Друг тот… А что друг? Он все равно явился уже к окончанию перерыва официанта, которому было пора продолжать работу. Друг тот был ровесником Николая, которого в шутку любил звать Колючка. А если уж совсем в шутку, то Николай Петрович, хотя и пользовался таким обращением он в самых исключительных случаях и крайне редко. Часто здоровался за руку, не жаловал тайн между друзьями, в одежде предпочитал удобство моде, что было правилом в самом деле не строгим, а так, по настроению… и часто приходил не вовремя.

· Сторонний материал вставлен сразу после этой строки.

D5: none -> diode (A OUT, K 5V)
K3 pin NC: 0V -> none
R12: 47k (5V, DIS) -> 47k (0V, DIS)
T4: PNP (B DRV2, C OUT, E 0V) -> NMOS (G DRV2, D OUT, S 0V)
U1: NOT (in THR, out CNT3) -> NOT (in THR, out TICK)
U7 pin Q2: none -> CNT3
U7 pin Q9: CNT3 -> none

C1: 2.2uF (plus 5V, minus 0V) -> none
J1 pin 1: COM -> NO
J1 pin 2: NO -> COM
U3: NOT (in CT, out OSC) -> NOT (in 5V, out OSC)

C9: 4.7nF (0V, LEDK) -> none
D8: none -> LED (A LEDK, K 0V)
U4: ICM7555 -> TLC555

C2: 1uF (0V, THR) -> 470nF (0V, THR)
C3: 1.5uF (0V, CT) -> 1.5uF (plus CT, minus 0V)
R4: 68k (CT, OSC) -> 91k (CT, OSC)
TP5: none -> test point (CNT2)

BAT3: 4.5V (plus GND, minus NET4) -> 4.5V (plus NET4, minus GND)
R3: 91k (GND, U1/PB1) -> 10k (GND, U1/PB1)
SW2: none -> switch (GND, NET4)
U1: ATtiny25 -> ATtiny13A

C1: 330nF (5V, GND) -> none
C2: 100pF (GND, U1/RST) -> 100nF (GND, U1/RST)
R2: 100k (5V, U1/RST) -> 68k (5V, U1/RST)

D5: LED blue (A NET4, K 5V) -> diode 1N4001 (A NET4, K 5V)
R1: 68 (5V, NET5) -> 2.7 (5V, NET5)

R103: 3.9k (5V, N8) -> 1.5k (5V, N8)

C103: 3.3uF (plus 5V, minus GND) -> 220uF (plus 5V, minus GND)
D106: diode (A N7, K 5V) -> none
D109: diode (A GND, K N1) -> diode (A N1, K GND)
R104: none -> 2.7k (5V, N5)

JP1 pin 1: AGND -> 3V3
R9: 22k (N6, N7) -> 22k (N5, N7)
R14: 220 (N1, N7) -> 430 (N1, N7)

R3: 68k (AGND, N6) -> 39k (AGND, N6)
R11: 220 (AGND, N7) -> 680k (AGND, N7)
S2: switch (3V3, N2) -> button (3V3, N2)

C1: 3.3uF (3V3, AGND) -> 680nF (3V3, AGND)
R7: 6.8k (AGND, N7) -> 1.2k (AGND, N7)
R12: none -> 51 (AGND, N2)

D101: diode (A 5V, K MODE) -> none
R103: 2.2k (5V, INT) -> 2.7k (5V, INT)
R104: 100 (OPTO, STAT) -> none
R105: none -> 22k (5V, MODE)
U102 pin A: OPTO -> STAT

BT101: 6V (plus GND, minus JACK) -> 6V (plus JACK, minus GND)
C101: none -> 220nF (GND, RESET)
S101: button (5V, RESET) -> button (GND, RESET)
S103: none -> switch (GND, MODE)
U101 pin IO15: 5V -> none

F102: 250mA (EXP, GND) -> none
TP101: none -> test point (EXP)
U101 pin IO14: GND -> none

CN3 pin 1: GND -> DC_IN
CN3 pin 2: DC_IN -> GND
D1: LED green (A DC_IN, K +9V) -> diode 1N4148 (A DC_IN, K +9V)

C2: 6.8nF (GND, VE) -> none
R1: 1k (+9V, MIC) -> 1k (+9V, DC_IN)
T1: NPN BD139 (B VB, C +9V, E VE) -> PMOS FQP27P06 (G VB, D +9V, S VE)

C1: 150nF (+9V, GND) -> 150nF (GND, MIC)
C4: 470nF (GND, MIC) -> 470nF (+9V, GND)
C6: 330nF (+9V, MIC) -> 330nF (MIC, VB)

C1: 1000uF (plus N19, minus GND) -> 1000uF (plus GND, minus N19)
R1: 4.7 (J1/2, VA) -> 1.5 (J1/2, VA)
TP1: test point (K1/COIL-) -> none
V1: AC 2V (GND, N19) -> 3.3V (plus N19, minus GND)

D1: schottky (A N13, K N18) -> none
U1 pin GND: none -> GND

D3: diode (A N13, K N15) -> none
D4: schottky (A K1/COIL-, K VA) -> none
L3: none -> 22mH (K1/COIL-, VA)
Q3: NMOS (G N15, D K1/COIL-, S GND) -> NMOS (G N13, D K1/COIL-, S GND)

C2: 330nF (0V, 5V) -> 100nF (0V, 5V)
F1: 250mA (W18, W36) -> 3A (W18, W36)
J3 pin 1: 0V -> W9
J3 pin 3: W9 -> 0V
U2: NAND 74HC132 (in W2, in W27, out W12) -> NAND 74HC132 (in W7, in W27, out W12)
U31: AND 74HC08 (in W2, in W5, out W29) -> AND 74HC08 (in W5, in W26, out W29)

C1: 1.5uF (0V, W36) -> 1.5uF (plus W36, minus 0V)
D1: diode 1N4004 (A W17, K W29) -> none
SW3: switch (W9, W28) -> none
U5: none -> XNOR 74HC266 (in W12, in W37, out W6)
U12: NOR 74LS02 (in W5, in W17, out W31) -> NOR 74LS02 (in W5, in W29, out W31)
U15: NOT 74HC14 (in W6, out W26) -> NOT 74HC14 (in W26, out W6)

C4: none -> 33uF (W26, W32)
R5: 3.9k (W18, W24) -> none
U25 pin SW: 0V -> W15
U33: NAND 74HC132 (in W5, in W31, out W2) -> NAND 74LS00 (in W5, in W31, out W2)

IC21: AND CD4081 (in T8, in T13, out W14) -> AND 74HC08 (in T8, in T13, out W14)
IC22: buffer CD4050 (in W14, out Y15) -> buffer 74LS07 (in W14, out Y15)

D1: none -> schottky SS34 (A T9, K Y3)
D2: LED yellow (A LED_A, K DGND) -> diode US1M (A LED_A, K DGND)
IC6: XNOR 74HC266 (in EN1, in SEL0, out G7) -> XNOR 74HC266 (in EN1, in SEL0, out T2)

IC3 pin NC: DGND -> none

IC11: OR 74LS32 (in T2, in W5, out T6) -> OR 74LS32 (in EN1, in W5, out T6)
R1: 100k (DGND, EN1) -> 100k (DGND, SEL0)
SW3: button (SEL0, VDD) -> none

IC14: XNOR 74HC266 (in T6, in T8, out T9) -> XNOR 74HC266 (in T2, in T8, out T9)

Заметив замешательство на лице молодого человека, Константин спросил лишь негромко, что это с его товарищем приключилось вдруг. На что друг его, смотря ушедшему вслед, ответил, что тот расстался с девушкой пару часов тому назад.
— Она, кстати, работает в этой кофейне официанткой. Коля принёс ей розу, хотел помириться с ней, но она даже слушать не стала… Он сразу после этого мне позвонил, сказал, будет в этой кофейне… Вот, кстати, роза, которую он ей подарил, — и указал на розу, лежавшую по-прежнему на снегу безжизненно.
А официант всё понял тогда. Всё, что он видел в собеседнике: его манера говорить, задумчивость сильная, уныние, высокомерие — то был не характер отнюдь. Он видел лишь эмоции. Николай вывернул душу ему наизнанку, вместе с тем не сказав главного. А может, он как раз-таки и сказал главное? То сокровенное, что было на душе и мучило его уже давно? Бог его знает.
Константин посмотрел ушедшему вслед и обратил на того печальный понимающий взгляд. Ничего, говорит, ничего, Николай, всякое в жизни бывает… И вернулся к работе, весь оставшийся день припоминая эту встречу и грустно что-то бормоча себе под нос время от времени.